• QUOTED PASSAGE:
______________________________

Clinical Governance and Risk Management have become increasingly important over the last decade in the various fields of nursing. The development of the concept of clinical governance will be discussed and how it can be facilitated into practice with relation to learning disabilities nursing. Clinical Governance was first introduced in the White Paper ‘The New NHS: Modern, dependable’ (DoH, 1997). Donaldson (1998) viewed clinical governance as the vehicle to achieve, locally, continuous improvements in clinical quality, which will aid the government’s agenda for modernisation of the NHS. This modernisation includes improving services such as clinical audit, clinical effectiveness programmes and risk management. Donaldson was among many authors in 1998 that contribute to literature, which supported the need for clinical governance at a time when the standards and quality of healthcare provision were in decline. Risk management and assessment will be discussed in relation to learning disabilities to include disabled children in the child protection system. High quality risk assessments and risk management strategies are essential for children and adolescents with disabilities. It will be shown that barriers faced in the assessment process often lead to disabled children being discriminated against in the child protection system.
To understand the development of clinical governance, we must firstly gain knowledge of its origins. During the early 1990’s, government documents and a series of high profile medical disasters such as the National Health Service (NHS) failures in bone tumour diagnosis and in paediatric surgery in Bristol helped to bring quality improvement to the top of the White Paper agenda (Nicholls, S et al 2000). The Patient’s Charter (1992) and The Citizen’s Charter (1993) are documents that drew the publics attention towards the quality and standards of care been delivered by the NHS. Both these charters gave rise to informing and empowering patients to the standard of care they found acceptable. Upon the deliver of these charters, healthcare professionals and the public became better informed and educated, thus demanded a higher quality of healthcare. The decline in the quality and standard of care by the NHS was now made public. The government had to act upon this.

______________________________

• EXTRACTED RECORDS:
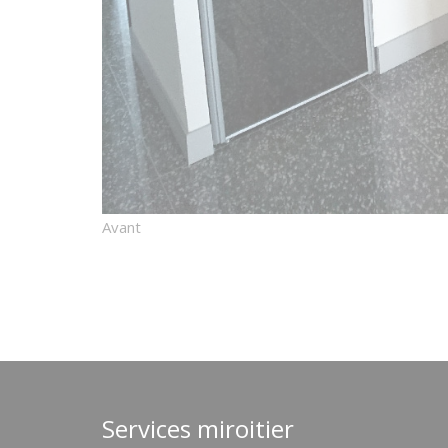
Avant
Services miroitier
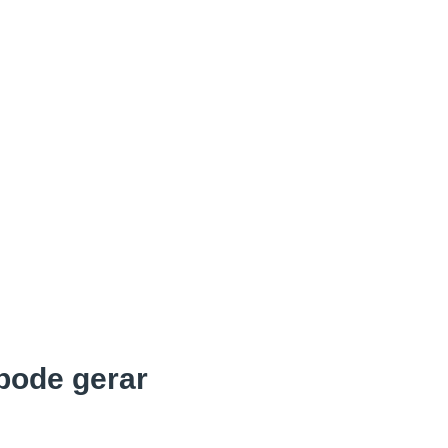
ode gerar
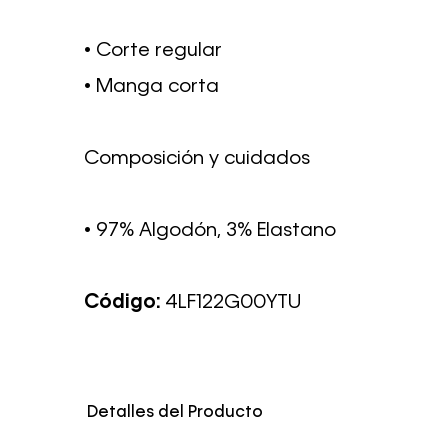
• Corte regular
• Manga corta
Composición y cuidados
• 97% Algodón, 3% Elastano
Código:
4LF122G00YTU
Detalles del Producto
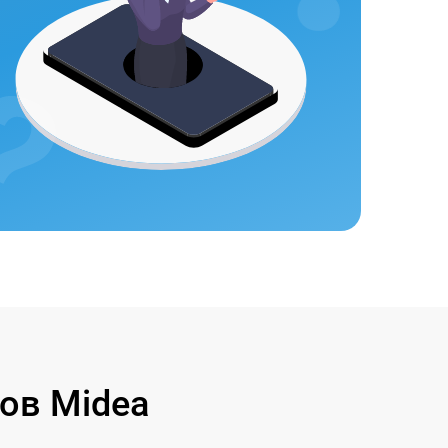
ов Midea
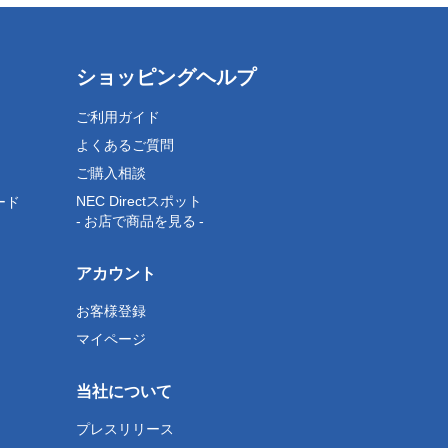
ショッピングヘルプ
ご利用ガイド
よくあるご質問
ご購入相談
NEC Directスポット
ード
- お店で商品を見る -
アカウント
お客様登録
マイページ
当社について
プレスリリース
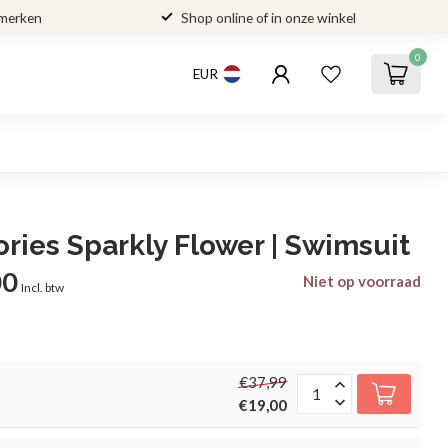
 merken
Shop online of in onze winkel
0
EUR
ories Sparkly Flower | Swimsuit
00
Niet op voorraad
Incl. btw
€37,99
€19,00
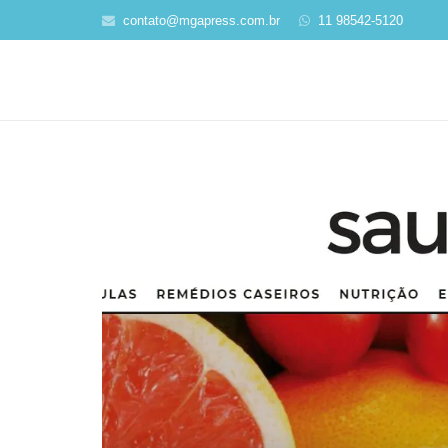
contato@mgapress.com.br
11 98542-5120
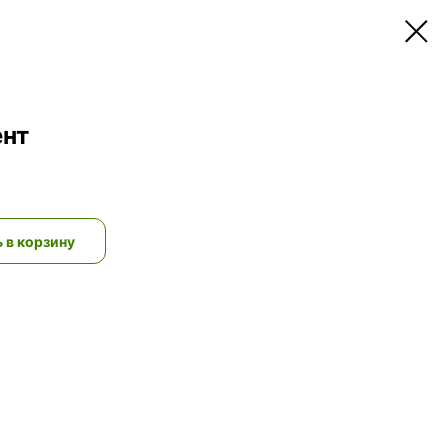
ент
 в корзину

______________________________

In the clinical governance text, which White Paper first introduced clinical governance?

• OUTPUT FOR THIS EXERCISE: "The New NHS: Modern, dependable" (DoH, 1997).